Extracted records
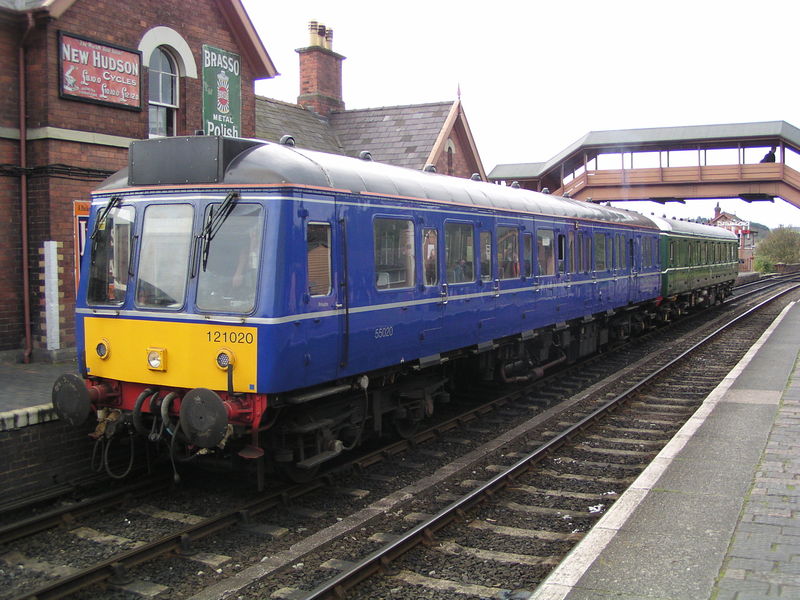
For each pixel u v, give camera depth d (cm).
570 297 1334
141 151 703
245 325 635
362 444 921
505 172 3800
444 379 1007
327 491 750
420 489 745
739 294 3744
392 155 1889
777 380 1138
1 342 1022
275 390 636
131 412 705
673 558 494
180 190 680
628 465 841
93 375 724
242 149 682
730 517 566
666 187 3488
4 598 521
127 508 696
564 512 689
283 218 641
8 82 1010
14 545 610
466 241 967
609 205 1752
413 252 844
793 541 516
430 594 520
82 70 1052
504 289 1066
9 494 693
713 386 1280
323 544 602
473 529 645
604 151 3578
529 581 539
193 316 658
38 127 1022
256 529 644
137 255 696
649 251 1912
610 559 495
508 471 768
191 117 1235
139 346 690
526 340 1228
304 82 2083
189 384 663
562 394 1252
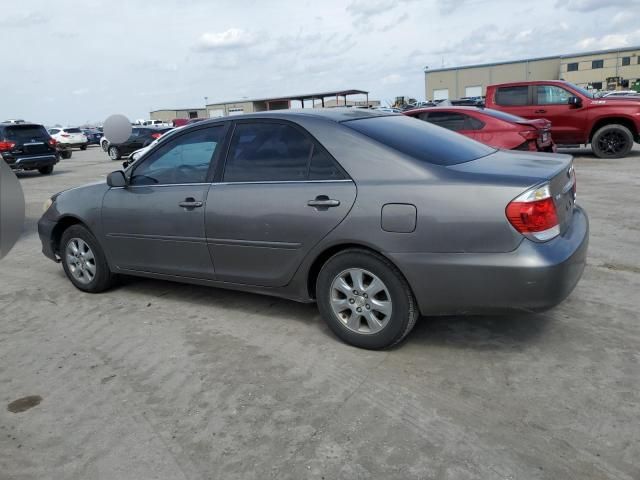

▸ **Exercise**:
Copy out every entry above word for word; omit the images.

▸ **Answer to this problem**:
For each pixel u v, give camera depth d (cm).
570 297 1334
141 151 703
245 325 635
362 444 921
505 172 3800
444 379 1007
327 491 750
420 489 745
739 294 3744
392 155 1889
777 380 1138
1 342 1022
275 390 636
131 412 705
673 558 494
180 190 680
628 465 841
93 375 724
242 149 682
730 517 566
666 187 3488
4 598 521
127 508 696
564 512 689
283 218 641
8 82 1010
14 545 610
466 241 967
609 205 1752
413 252 844
793 541 516
430 594 520
82 70 1052
504 289 1066
9 494 693
713 386 1280
323 544 602
473 529 645
604 151 3578
529 581 539
193 316 658
38 127 1022
256 529 644
137 255 696
649 251 1912
610 559 495
508 471 768
191 117 1235
139 346 690
526 340 1228
304 82 2083
189 384 663
562 394 1252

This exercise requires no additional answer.